L’unica cosa che c’interessa è rimarcare due aspetti:
Nessuno de I Cani o di 42 ha chiesto di cancellare la recensione negativa di Nerds Attack (come emerge dall’editoriale) e nessuno de I Cani o di 42 ha avallato, o fatto recapitare, insulti, minacce e quello che volete voi ai gestori del sito. Non è la nostra politica, non ci appartiene.
Però dedicare questo ampio spazio a un fatto avvenuto in privato (mail giunte in redazione che abbiamo chiesto di poter visionare, ma che sfortunatamente sono andate perse) sta spingendo la gente a pensare il contrario, generando reazioni sparse per le rete, come alcuni commenti qui sopra, davvero fuori luogo.
Si mettono in cattiva luce delle persone solo per un sentito dire, qualcosa di molto simile alla famosa macchina del fango di cui si parla in altri contesti.
Il disco de I Cani può piacere o non piacere, non c’interessa. Vogliamo solo che il nostro lavoro venga rispettato, così come vengano rispettate le persone che si nascondono dietro I Cani.
Colpevoli solo di aver ottenuto un po’ di visibilità, reato che in questa scena romana di cui tanto ciarlate sembra essere peggiore dell’omicidio.
ma perchè si dovrebbero “nascondere”? Io non capisco questo.
Dato che io già sapevo le generalità della mente dietro il progetto I Cani posso dire che mi sono interessato all’articolo solo grazie a quei fanboy che l’hanno fatto diventare una pagina fan di Vasco Rossi con i più svariati insulti. Insomma, il provincialismo c’è ma state guardando dalla parte sbagliata.
@Mauro poi mi spieghi perche ti rivolgi a me col plurale, come se c’entrassi qualcosa col progetto! :D
evidentemente il fatto che non la pensi come te mi bolla automaticamente come uno degli ultras, sei fuori strada. A me non viene in tasca nulla, i miei soldi per il CD de I Cani sono gia finiti per l’ultimo Fucked Up…mi riferivo ai dati, semmai è Steve Jobs che ti prende per il culo
non ci sono cani cattivi ma padroni cattivi
mai sentiti prima d’ora… chi so’?
ha ragione Colas
una band che cavalca la bieca onda del sensazionalismo. essenzialmente, musica di merda.
Un mio amico qui a londra, mi ha detto che conosceva Banksy. Naturalmente gli ho chiesto , e chi è ?
E lui naturalmente mi ha risposto, non lo so solo io chi è , ma tutti gli artisti con cui condivide interessi e alcuni progetti, ovviamente nessuno fa il nome perchè sarebbe un grande figura di merda a sputtanare un artista che ha deciso di non pubblicare le sue generalità (per motivi che non sto qui a discutere).
Questa è l’integrità di chi si occupa di arte o pseudoarte, non certo quello di imbottirsi di invidia, per un pò di rumore che sta facendo qualcuno, e andare a dire cose che non fanno altro che creare danni al progetto.

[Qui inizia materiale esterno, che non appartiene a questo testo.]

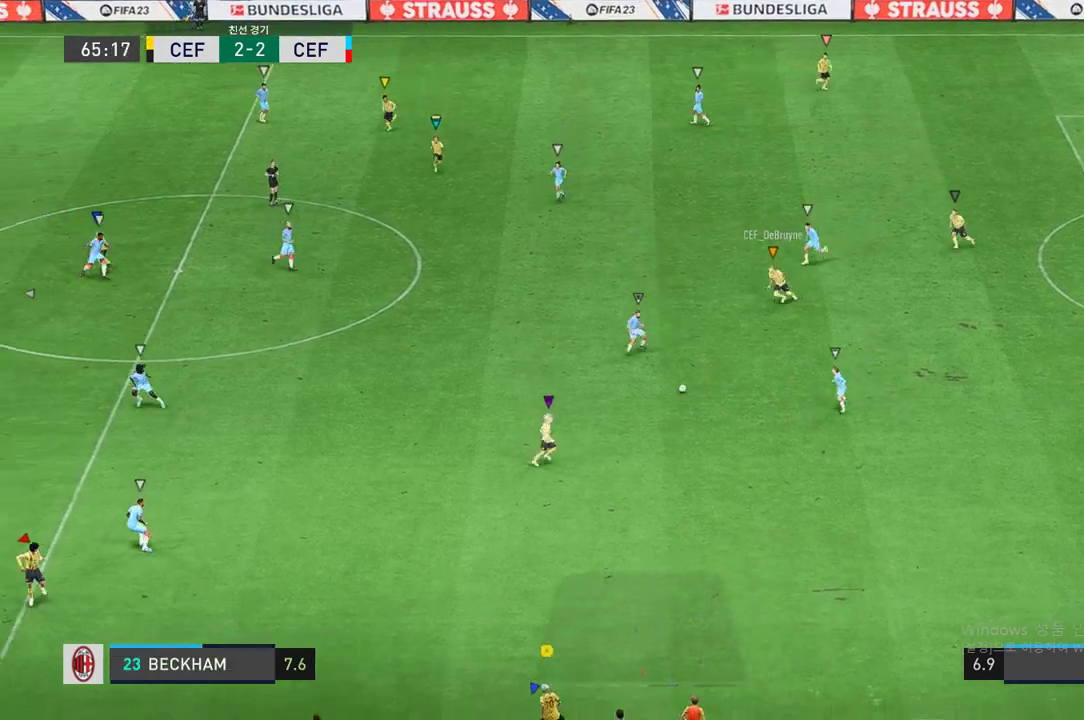
{"buttons": [], "left_stick": "left", "right_stick": "center", "events": []}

Ci sono artisti che per anni nel mondo sono stati nell’anonimato, naturalmente in questo paese sottosviluppato culturalmente e musicalmente questo non riesce ad attecchire.
Continuate ad ascoltare ligabue.
Tornando alle critiche.
Le critiche fanno sempre bene, quando sono costruttive. Perchè chi critica critica e basta, chi suona si mette in gioco. Già di per sè così si delineano delle differenze.

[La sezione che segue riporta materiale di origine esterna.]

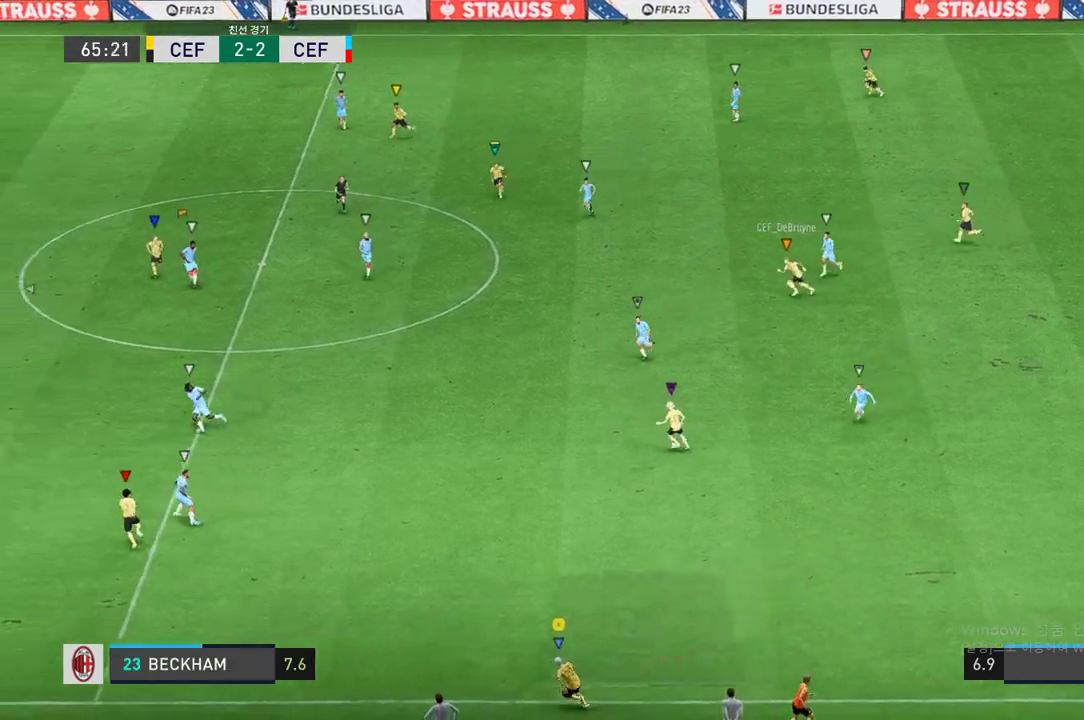
{"buttons": [], "left_stick": "left", "right_stick": "center", "events": []}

Come fare ad etichettare un disco d’esordio di una giovane band come di “già sentito”, non può farmi che sorridere, poichè nella mia vita raramente ho potuto ascoltare dischi d’esordio che non fossero “già sentiti”, poichè quando già sentiti non lo sono, ed il disco è interessante, parliamo di band promettenti.
Diciamo che la maggioranza di dischi di band pseudo-promettenti italiane che ascolto sono “ultra sentiti”, per tornare all’approccio dell’articolo, e che anche i Baustelle non hanno uno stile così originale se posizionati nel mercato mondiale musicale e non nazionale. Tornando al panorama italiano, se mi trovate da chi avete già sentito le cose che hanno proposto i cani consigliatemele che forse me le sono perse, ed ascolterò un altro disco questa settimana.
ciao dciacc prova i Sam Sham And The Pharahoas.
solo una domanda, perchè non mi torna…
ma che vuol dire “sbadatamente si faceva
riferimento al deus ex machina della band”?
perchè sai, io non sono un paladino di nulla,
ma almeno quel po’ di intelligenza,
che mi ritrovo (credo), fammela difendere.